Short task:
Rewrite the lines below, replacing "Guest role" with "Cameo role" wherever it occurs and leaving everything else unchanged.

Extracted information:
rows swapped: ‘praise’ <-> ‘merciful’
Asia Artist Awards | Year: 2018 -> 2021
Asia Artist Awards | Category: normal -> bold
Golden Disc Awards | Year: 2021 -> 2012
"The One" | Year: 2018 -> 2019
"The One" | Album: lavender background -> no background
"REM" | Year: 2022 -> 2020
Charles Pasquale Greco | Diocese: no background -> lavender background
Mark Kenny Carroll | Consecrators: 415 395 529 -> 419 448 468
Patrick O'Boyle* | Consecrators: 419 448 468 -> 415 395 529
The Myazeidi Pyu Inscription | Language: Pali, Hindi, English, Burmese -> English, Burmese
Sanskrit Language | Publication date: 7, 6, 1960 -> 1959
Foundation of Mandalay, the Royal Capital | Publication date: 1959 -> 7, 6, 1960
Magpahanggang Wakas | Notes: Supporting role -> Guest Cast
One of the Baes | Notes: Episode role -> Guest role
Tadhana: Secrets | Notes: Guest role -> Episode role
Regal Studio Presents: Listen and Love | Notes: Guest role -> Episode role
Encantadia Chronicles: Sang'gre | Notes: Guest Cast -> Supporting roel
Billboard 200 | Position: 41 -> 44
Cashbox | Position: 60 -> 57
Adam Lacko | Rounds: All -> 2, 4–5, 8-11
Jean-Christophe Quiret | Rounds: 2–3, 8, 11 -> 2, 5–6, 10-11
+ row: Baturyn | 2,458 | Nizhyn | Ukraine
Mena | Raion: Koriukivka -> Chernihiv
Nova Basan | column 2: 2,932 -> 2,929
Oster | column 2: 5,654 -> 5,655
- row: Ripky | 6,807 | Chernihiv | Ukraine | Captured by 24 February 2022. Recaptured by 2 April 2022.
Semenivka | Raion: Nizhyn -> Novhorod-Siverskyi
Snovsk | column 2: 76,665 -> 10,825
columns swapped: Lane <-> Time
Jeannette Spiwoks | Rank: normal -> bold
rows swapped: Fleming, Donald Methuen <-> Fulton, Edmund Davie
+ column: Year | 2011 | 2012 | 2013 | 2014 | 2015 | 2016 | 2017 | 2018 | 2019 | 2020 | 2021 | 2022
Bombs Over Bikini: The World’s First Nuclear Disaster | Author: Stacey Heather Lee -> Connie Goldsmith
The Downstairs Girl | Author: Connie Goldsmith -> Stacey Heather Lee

Completed exercise:
rows swapped: ‘praise’ <-> ‘merciful’
Asia Artist Awards | Year: 2018 -> 2021
Asia Artist Awards | Category: normal -> bold
Golden Disc Awards | Year: 2021 -> 2012
"The One" | Year: 2018 -> 2019
"The One" | Album: lavender background -> no background
"REM" | Year: 2022 -> 2020
Charles Pasquale Greco | Diocese: no background -> lavender background
Mark Kenny Carroll | Consecrators: 415 395 529 -> 419 448 468
Patrick O'Boyle* | Consecrators: 419 448 468 -> 415 395 529
The Myazeidi Pyu Inscription | Language: Pali, Hindi, English, Burmese -> English, Burmese
Sanskrit Language | Publication date: 7, 6, 1960 -> 1959
Foundation of Mandalay, the Royal Capital | Publication date: 1959 -> 7, 6, 1960
Magpahanggang Wakas | Notes: Supporting role -> Guest Cast
One of the Baes | Notes: Episode role -> Cameo role
Tadhana: Secrets | Notes: Cameo role -> Episode role
Regal Studio Presents: Listen and Love | Notes: Cameo role -> Episode role
Encantadia Chronicles: Sang'gre | Notes: Guest Cast -> Supporting roel
Billboard 200 | Position: 41 -> 44
Cashbox | Position: 60 -> 57
Adam Lacko | Rounds: All -> 2, 4–5, 8-11
Jean-Christophe Quiret | Rounds: 2–3, 8, 11 -> 2, 5–6, 10-11
+ row: Baturyn | 2,458 | Nizhyn | Ukraine
Mena | Raion: Koriukivka -> Chernihiv
Nova Basan | column 2: 2,932 -> 2,929
Oster | column 2: 5,654 -> 5,655
- row: Ripky | 6,807 | Chernihiv | Ukraine | Captured by 24 February 2022. Recaptured by 2 April 2022.
Semenivka | Raion: Nizhyn -> Novhorod-Siverskyi
Snovsk | column 2: 76,665 -> 10,825
columns swapped: Lane <-> Time
Jeannette Spiwoks | Rank: normal -> bold
rows swapped: Fleming, Donald Methuen <-> Fulton, Edmund Davie
+ column: Year | 2011 | 2012 | 2013 | 2014 | 2015 | 2016 | 2017 | 2018 | 2019 | 2020 | 2021 | 2022
Bombs Over Bikini: The World’s First Nuclear Disaster | Author: Stacey Heather Lee -> Connie Goldsmith
The Downstairs Girl | Author: Connie Goldsmith -> Stacey Heather Lee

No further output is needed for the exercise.